→ **DIRECTIVE 1**: According to the podcast post, how long is the 6 May episode of Kermode & Mayo's Take?
→ **DIRECTIVE 2**: Count the lines of the listing that contain the string "Dais", and give only the number.

(Beginning of TEXT UNDER STUDY)

Image by Mateo Abrahan from Unsplash
Listening to podcasts has transformed walking for exercise - and has been a revelation after the rigidity of traditional radio show formatting that requires a programme to be, say, 30 minutes long, no more, no less. However, a couple of podcasts I listened to this morning have demonstrated how things can go wrong at the boundaries.

The (2022) podcasts in question were the 14 May episode of More or Less: Behind the Stats, lasting 9 minutes, and the 6 May episode of Kermode & Mayo's Take, which runs to 1 hour 59 minutes.

These are clearly extremes - I think it's fair to say that most podcasts are in the 30-50 minutes range. But each illustrates a point.

Let's take Tim Harford's More or Less first. This one demonstrates the danger of making a podcast that is just a radio programme repackaged. It is part of a series that is broadcast weekly on the BBC's World Service and has a rigid 9 minute slot. If it had been a real podcast, it would have run for about 15 minutes, I'd suggest. But, dealing with a relative complex single issue, Harford, who is usually a laid-back presenter, was forced to rattle through at a slightly unnerving rate. The content was fine, but the need to fit to a broadcast slot made it less than perfect listening.

(End of TEXT UNDER STUDY)
(Beginning of SOURCE RECORDS)

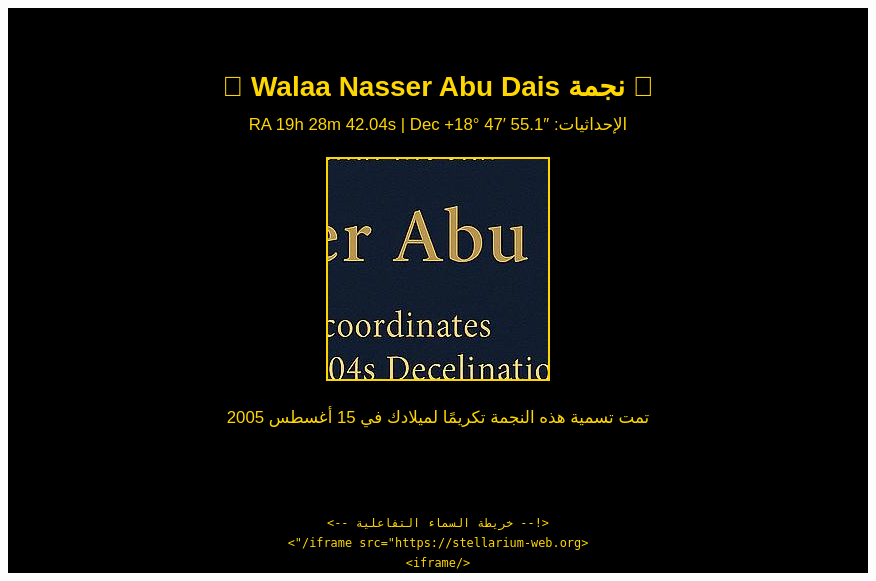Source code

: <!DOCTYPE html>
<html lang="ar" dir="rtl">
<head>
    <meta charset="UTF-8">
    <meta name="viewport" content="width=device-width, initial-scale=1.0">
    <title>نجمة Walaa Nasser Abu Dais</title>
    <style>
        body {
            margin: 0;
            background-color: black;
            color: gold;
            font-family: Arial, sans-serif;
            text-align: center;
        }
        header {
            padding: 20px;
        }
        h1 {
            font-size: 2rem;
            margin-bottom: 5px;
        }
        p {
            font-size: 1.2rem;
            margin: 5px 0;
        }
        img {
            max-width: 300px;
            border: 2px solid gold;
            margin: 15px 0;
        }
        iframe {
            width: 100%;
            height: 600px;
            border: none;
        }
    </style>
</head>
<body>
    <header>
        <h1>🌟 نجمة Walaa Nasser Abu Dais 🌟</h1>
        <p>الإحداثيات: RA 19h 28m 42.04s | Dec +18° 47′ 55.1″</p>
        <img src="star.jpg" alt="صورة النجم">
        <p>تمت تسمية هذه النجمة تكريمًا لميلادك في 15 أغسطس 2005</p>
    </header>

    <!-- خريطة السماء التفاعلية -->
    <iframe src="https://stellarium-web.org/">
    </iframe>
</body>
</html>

(End of SOURCE RECORDS)
(Beginning of SOURCE RECORDS)

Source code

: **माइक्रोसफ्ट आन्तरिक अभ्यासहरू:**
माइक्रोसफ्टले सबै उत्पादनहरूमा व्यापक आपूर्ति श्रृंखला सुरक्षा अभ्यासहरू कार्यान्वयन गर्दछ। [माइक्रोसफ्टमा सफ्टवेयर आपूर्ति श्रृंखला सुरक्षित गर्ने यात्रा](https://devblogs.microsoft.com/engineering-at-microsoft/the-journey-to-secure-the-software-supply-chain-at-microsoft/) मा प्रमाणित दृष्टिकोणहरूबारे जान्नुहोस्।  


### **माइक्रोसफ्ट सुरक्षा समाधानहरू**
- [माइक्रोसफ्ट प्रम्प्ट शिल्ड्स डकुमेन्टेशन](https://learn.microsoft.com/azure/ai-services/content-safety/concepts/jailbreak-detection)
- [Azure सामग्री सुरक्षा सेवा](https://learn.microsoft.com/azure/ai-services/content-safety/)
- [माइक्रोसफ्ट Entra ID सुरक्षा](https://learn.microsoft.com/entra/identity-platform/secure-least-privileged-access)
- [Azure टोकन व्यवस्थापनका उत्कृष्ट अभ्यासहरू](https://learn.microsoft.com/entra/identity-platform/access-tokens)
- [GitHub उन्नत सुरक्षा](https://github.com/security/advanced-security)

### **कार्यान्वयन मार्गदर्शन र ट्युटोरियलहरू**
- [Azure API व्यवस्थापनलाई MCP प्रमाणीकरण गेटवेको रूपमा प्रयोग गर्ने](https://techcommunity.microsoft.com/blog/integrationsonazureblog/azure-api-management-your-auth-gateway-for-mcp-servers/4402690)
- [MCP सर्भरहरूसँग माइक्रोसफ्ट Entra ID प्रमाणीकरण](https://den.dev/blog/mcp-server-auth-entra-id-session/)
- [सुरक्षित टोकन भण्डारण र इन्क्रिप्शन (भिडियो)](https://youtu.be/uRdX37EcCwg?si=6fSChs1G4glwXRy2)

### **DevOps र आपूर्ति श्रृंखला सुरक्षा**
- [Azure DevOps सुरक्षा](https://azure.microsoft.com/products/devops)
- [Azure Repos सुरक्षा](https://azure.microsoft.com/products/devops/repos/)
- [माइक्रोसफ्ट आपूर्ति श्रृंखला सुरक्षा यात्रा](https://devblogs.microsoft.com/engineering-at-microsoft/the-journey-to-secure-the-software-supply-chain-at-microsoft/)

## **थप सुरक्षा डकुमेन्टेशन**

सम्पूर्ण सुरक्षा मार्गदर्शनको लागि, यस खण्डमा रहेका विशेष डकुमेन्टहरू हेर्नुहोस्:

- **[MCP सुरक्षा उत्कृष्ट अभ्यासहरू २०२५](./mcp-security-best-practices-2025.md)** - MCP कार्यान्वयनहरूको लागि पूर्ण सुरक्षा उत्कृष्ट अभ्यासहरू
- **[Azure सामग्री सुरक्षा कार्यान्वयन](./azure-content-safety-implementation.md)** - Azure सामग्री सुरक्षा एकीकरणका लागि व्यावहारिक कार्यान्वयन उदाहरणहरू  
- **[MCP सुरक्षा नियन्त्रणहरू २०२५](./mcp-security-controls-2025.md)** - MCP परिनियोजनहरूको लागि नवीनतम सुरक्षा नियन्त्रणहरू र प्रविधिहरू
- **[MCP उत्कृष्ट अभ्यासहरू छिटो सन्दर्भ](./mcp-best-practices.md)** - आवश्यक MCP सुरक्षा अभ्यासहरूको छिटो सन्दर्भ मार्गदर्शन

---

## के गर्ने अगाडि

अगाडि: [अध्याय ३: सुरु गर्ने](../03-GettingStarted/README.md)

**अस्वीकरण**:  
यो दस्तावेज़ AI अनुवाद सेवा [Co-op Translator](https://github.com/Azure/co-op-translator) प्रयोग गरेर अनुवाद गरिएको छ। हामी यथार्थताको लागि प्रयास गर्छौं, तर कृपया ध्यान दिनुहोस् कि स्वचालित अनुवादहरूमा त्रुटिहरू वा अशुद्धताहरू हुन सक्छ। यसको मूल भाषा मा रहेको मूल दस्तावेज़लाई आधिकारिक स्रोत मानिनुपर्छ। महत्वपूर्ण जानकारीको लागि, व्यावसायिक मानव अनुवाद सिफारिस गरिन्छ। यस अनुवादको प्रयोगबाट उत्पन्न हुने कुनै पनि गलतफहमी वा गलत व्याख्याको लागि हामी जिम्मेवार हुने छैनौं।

(End of SOURCE RECORDS)

→ **OUTPUT 1**: 1 hour 59 minutes.

→ **OUTPUT 2**: 2